» **Required action**
Copy the lines below from the one with "I max (PRE), Margin (A), Calculated I (A)" up to and including the one with "How many segments does this pie chart have?", reproducing them character for character.

:: Study material ::

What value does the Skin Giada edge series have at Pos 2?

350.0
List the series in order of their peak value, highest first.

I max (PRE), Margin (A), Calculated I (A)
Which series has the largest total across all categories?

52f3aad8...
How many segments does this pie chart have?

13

:::
:: Study material ::

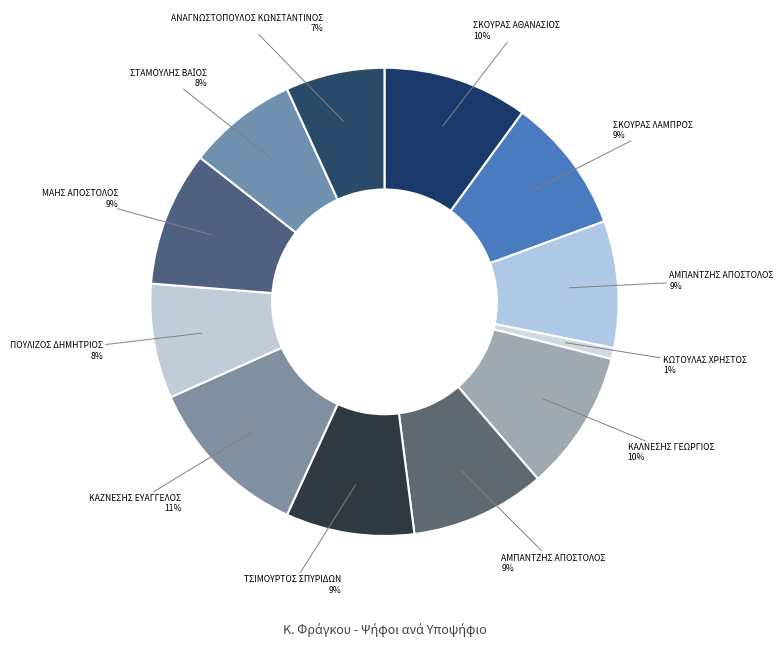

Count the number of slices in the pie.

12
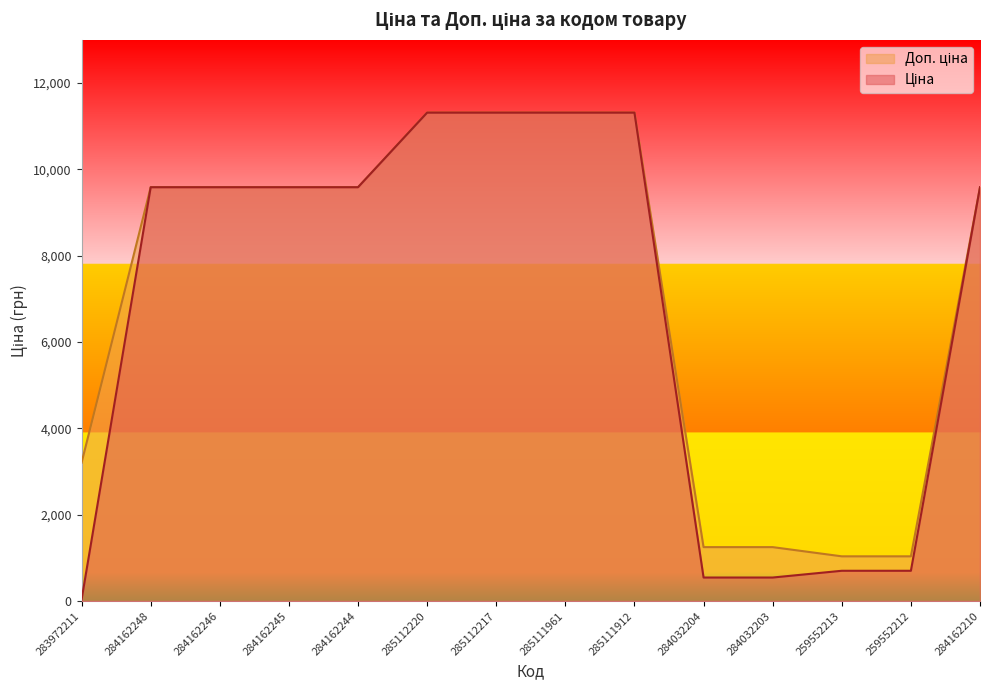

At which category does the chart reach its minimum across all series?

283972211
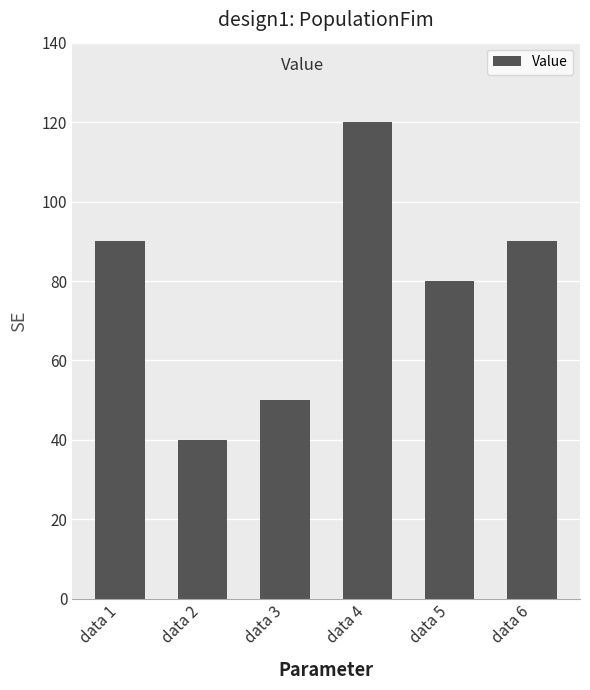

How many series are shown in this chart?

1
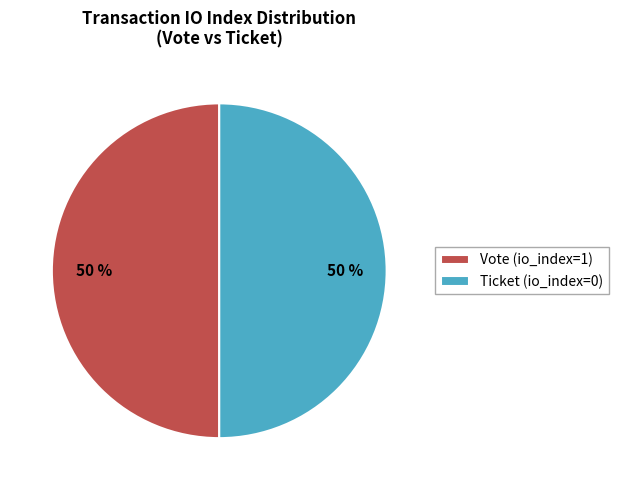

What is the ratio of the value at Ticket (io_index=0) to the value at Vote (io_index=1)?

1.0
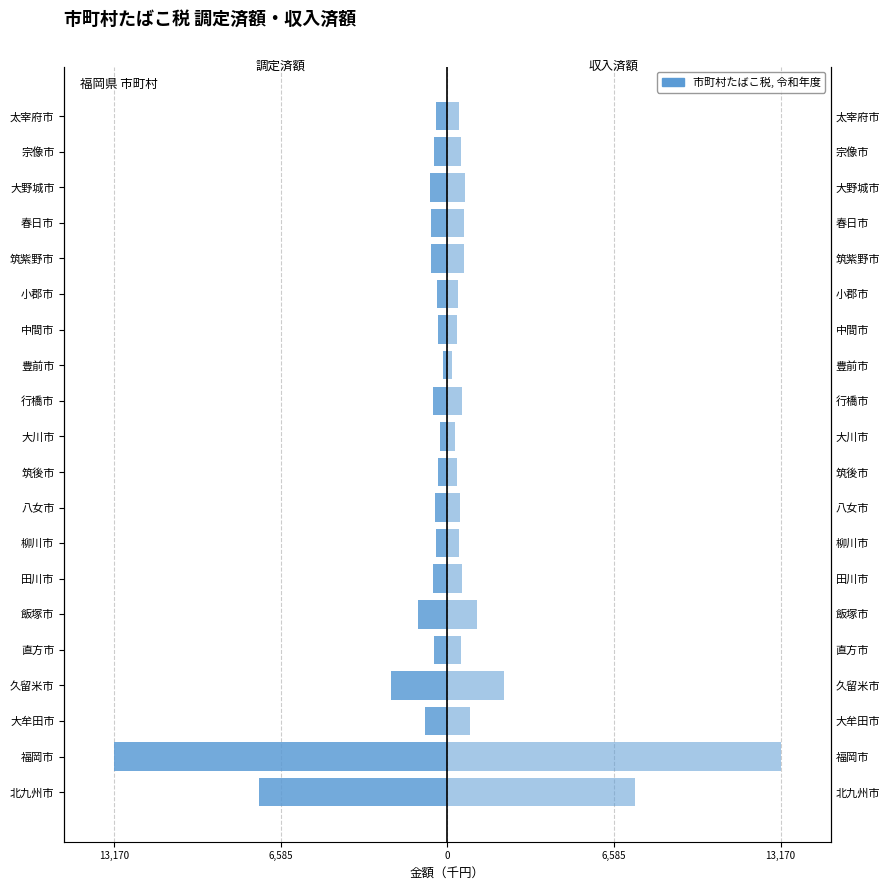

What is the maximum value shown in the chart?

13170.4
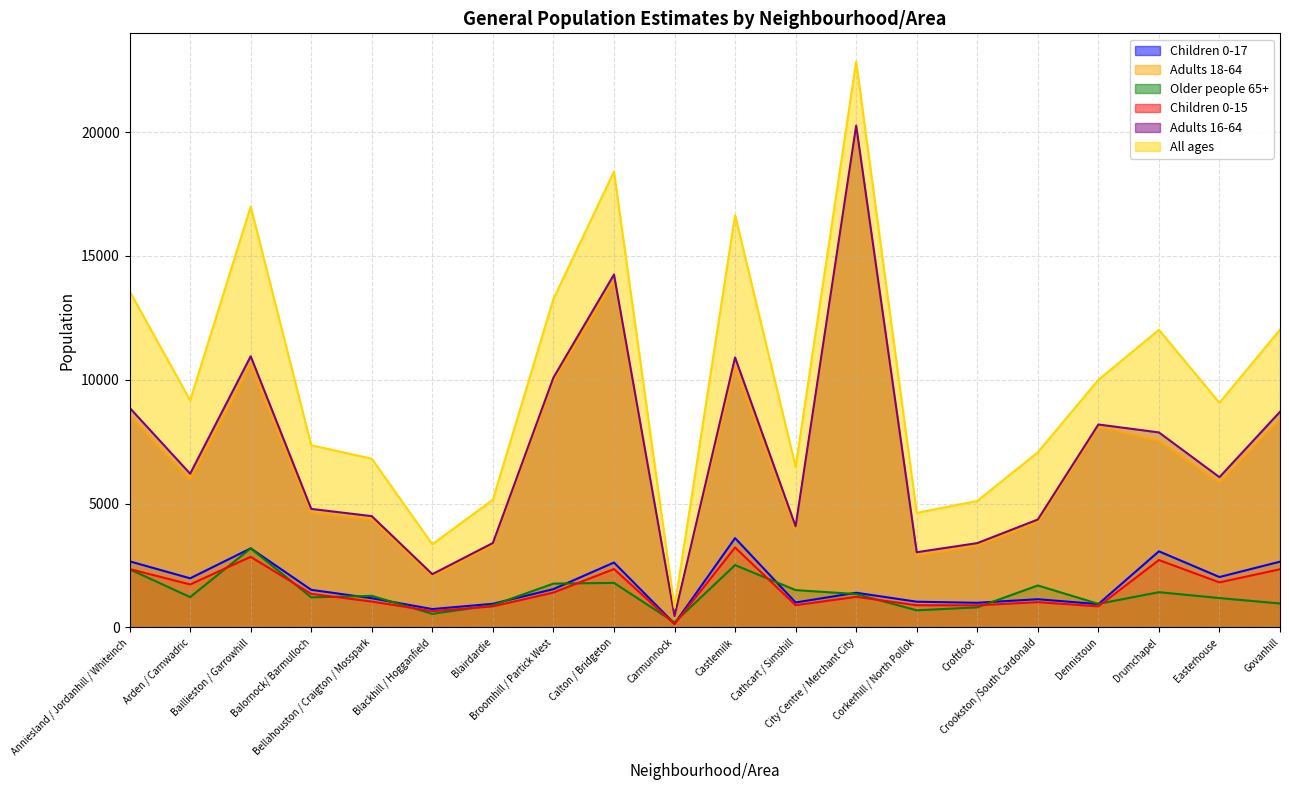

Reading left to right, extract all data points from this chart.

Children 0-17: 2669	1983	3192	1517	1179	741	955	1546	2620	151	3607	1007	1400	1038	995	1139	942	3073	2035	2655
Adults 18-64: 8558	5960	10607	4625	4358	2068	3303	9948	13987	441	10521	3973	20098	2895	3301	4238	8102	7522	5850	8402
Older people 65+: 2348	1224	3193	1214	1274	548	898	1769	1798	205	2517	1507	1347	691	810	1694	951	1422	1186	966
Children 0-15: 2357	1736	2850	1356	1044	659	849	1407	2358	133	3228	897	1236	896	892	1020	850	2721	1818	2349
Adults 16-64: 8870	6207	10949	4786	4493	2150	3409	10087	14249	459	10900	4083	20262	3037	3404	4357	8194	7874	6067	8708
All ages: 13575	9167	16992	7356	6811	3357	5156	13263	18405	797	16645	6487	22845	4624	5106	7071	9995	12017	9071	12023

:::

» **Exercise response**
I max (PRE), Margin (A), Calculated I (A)
Which series has the largest total across all categories?

52f3aad8...
How many segments does this pie chart have?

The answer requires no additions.